* ACCIÓN REQUERIDA A
Reproduce el fragmento del texto sobre el malestar del profesorado que empieza con "Vamos a concretarlo" y sigue hasta "últimos 6 años.".
* ACCIÓN REQUERIDA B
Responde con los datos del texto sobre el malestar del profesorado.
(i) ¿En qué porcentaje se ha incrementado el alumnado con necesidades educativas en los últimos seis años?
(ii) ¿Qué porcentaje del PIB alcanzó la inversión en educación en 2024?
(iii) ¿Cuántas horas semanales trabaja de promedio el personal docente?

* TEXTO DE ORIGEN
--- --- ---

Desde los recortes de 2012 ha ido in crescendo un malestar constante en la profesión, seguido por la pandemia y por el aumento de la complejidad en las aulas. En los últimos seis años, se ha incrementado un 75% el alumnado con necesidades educativas, mientras que los recursos humanos y económicos para atender esta diversidad solo han aumentado un 26%. A estos datos alarmantes, hemos de añadir la pérdida de reconocimiento y auctoritas de la profesión docente; y, en paralelo, una disminución de los salarios por esos recortes, la inflación y el incremento de los precios de la vivienda. Si sumamos estos agravios, nos da como resultado una tormenta perfecta que se va articulando como una lluvia de indignación que ha tenido su impacto en huelgas como las de Asturias, Cantabria, Aragón, Extremadura, Catalunya o País Valencià.
Esta lluvia de indignación, en su mayoría, no ha encontrado respuestas plenas a sus demandas en las administraciones educativas. No se están dando soluciones a los retos que la educación necesita. Demandas de las profesionales, como la simplificación de la burocracia, no están siendo escuchadas.
Vamos a concretarlo un poco más con datos:
- La inversión en educación tendría que ser como mínimo del 6% del PIB, como las instancias educativas internacionales recomiendan, y solo llega a 4,48% (2024).
- El 24% de los centros educativos son de alta complejidad y no disponen de los recursos necesarios para atender con calidad, inclusión y equidad al alumnado más vulnerable. 20 años después, gran parte de las medidas de la LOE sobre equidad están pendientes de implantar y de que se realice su desarrollo normativo.
- El trabajo docente es mucho más que la impartición de clases. El personal trabaja un promedio semanal de 45 horas, cuando su horario no debería superar las 37,5 horas.
- El estrés entre el profesorado es de un 14%, cifra que se ha duplicado en los últimos 6 años.
- Hace más de 50 años que el personal docente espera un Estatuto Docente que implemente la subida al A1 y de nivel de todos los cuerpos, la jubilación anticipada, una regulación específica de la salud laboral con especial atención a los riesgos psicosociales, la actualización del ingreso y acceso a la profesión docente, la mejora de formación inicial y permanente, y una carrera profesional docente, entre otras medidas.
- La urgente mejora del mantenimiento y climatización de los centros educativos.

--- --- ---

* Datos para la estimación de la matriz intrínseca
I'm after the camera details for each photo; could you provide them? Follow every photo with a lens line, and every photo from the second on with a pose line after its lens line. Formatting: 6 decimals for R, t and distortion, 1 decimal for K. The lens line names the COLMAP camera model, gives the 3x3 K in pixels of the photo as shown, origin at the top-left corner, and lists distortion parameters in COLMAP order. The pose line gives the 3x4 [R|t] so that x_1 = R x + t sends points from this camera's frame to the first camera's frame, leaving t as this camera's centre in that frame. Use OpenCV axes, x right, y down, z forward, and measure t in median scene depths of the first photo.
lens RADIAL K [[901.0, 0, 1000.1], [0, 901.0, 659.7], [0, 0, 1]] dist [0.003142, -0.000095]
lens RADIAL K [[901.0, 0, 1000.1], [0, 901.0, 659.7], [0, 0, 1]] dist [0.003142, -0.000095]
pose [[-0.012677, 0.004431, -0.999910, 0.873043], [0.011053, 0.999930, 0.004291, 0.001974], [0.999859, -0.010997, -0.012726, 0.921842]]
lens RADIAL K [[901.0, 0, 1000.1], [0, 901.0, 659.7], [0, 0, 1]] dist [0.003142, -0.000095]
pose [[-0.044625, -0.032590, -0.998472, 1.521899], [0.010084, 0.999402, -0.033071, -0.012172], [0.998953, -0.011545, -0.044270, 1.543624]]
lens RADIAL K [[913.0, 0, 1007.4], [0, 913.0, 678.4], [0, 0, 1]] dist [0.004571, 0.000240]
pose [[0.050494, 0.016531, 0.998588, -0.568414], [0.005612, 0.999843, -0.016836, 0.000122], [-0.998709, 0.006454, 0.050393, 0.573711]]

--- --- ---

* RESULTADO DEL EJERCICIO A
Vamos a concretarlo un poco más con datos:
- La inversión en educación tendría que ser como mínimo del 6% del PIB, como las instancias educativas internacionales recomiendan, y solo llega a 4,48% (2024).
- El 24% de los centros educativos son de alta complejidad y no disponen de los recursos necesarios para atender con calidad, inclusión y equidad al alumnado más vulnerable. 20 años después, gran parte de las medidas de la LOE sobre equidad están pendientes de implantar y de que se realice su desarrollo normativo.
- El trabajo docente es mucho más que la impartición de clases. El personal trabaja un promedio semanal de 45 horas, cuando su horario no debería superar las 37,5 horas.
- El estrés entre el profesorado es de un 14%, cifra que se ha duplicado en los últimos 6 años.

* RESULTADO DEL EJERCICIO B
(i) Un 75%.
(ii) Un 4,48%.
(iii) 45 horas.